▸ TASK ITEM
Out of the listing below, copy every line that carries the string "nuclear".

▸ TASK INPUT
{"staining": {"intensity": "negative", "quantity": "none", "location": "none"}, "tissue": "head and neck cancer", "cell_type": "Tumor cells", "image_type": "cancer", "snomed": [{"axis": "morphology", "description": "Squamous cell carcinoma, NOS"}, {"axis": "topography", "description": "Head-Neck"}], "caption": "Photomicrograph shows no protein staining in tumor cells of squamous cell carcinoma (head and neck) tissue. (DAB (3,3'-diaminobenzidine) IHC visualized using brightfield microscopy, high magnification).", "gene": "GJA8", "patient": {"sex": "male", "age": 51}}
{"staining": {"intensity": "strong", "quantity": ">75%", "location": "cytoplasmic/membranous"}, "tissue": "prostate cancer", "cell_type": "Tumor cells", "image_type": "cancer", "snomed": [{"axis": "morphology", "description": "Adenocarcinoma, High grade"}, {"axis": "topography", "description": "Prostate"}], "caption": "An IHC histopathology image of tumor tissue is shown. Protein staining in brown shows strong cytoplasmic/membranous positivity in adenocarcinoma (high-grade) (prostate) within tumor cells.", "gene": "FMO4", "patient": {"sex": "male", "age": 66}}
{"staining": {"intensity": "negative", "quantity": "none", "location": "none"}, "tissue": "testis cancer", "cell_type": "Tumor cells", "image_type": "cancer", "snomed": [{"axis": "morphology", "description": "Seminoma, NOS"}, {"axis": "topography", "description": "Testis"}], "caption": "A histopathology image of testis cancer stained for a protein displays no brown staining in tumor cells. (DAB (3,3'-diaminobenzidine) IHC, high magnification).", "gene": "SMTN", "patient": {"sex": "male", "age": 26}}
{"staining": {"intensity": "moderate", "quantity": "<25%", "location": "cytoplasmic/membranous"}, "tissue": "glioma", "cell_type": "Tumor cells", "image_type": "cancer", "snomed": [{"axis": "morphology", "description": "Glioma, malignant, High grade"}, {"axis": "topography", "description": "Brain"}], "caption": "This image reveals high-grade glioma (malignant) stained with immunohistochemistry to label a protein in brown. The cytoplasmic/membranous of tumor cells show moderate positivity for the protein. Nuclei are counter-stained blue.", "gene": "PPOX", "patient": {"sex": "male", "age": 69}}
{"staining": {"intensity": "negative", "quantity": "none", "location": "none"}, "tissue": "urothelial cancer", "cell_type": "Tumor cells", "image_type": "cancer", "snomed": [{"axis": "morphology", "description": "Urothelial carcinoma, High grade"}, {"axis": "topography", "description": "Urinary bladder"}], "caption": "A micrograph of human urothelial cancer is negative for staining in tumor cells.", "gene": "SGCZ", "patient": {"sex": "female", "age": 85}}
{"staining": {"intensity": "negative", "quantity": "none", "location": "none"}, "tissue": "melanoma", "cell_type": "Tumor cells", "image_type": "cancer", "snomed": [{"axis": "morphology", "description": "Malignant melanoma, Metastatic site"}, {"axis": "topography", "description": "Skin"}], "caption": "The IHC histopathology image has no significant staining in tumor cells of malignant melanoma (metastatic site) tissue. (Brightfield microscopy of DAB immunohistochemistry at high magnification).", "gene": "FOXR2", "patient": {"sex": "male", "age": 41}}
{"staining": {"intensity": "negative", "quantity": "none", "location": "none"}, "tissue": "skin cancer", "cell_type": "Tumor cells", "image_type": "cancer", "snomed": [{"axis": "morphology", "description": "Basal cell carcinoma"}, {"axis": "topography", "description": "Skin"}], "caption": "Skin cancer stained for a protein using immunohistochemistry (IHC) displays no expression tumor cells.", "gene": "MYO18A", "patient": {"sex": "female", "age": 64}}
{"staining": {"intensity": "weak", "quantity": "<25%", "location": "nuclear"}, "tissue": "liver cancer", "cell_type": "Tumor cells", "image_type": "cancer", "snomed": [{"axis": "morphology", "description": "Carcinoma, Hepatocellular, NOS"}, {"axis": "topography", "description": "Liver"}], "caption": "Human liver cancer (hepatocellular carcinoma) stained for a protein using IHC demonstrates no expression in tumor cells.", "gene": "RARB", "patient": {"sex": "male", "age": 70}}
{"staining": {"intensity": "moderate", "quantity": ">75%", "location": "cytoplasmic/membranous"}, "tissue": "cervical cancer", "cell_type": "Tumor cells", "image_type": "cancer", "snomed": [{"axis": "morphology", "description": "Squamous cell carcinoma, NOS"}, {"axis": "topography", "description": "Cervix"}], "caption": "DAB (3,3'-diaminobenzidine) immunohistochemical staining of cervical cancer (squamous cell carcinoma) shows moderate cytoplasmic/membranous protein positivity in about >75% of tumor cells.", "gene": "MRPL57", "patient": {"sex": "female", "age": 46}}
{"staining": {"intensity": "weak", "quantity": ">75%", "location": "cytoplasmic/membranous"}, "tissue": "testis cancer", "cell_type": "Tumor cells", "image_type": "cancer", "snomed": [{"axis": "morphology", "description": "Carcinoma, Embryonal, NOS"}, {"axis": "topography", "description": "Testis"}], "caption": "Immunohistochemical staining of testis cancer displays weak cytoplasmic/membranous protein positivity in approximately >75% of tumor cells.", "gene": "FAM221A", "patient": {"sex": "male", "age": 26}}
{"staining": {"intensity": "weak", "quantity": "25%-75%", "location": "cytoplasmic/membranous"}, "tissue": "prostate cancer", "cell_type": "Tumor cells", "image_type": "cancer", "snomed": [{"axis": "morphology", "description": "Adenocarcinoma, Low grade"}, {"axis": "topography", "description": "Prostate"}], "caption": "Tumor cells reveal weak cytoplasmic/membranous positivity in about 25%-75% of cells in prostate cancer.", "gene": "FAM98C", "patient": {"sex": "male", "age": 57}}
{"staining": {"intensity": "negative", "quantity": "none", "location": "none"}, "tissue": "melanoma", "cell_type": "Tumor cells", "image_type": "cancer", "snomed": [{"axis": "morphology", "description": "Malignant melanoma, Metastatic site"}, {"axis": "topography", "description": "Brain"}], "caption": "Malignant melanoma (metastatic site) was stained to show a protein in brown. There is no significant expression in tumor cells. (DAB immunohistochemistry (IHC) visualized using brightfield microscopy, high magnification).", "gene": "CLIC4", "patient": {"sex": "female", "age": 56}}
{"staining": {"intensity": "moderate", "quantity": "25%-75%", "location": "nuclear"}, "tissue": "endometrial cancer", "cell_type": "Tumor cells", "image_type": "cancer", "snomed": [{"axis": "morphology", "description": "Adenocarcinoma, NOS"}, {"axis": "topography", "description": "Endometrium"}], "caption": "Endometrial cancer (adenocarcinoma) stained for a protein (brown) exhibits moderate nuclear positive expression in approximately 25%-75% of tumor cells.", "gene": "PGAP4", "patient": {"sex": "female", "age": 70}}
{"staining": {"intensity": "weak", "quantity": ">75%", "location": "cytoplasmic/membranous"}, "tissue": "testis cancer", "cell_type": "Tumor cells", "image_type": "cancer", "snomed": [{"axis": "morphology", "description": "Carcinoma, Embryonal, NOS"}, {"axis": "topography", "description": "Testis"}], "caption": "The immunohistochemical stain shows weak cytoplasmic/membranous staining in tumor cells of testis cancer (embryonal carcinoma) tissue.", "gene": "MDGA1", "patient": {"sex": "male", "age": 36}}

▸ RESULT OF THE TASK
{"staining": {"intensity": "weak", "quantity": "<25%", "location": "nuclear"}, "tissue": "liver cancer", "cell_type": "Tumor cells", "image_type": "cancer", "snomed": [{"axis": "morphology", "description": "Carcinoma, Hepatocellular, NOS"}, {"axis": "topography", "description": "Liver"}], "caption": "Human liver cancer (hepatocellular carcinoma) stained for a protein using IHC demonstrates no expression in tumor cells.", "gene": "RARB", "patient": {"sex": "male", "age": 70}}
{"staining": {"intensity": "moderate", "quantity": "25%-75%", "location": "nuclear"}, "tissue": "endometrial cancer", "cell_type": "Tumor cells", "image_type": "cancer", "snomed": [{"axis": "morphology", "description": "Adenocarcinoma, NOS"}, {"axis": "topography", "description": "Endometrium"}], "caption": "Endometrial cancer (adenocarcinoma) stained for a protein (brown) exhibits moderate nuclear positive expression in approximately 25%-75% of tumor cells.", "gene": "PGAP4", "patient": {"sex": "female", "age": 70}}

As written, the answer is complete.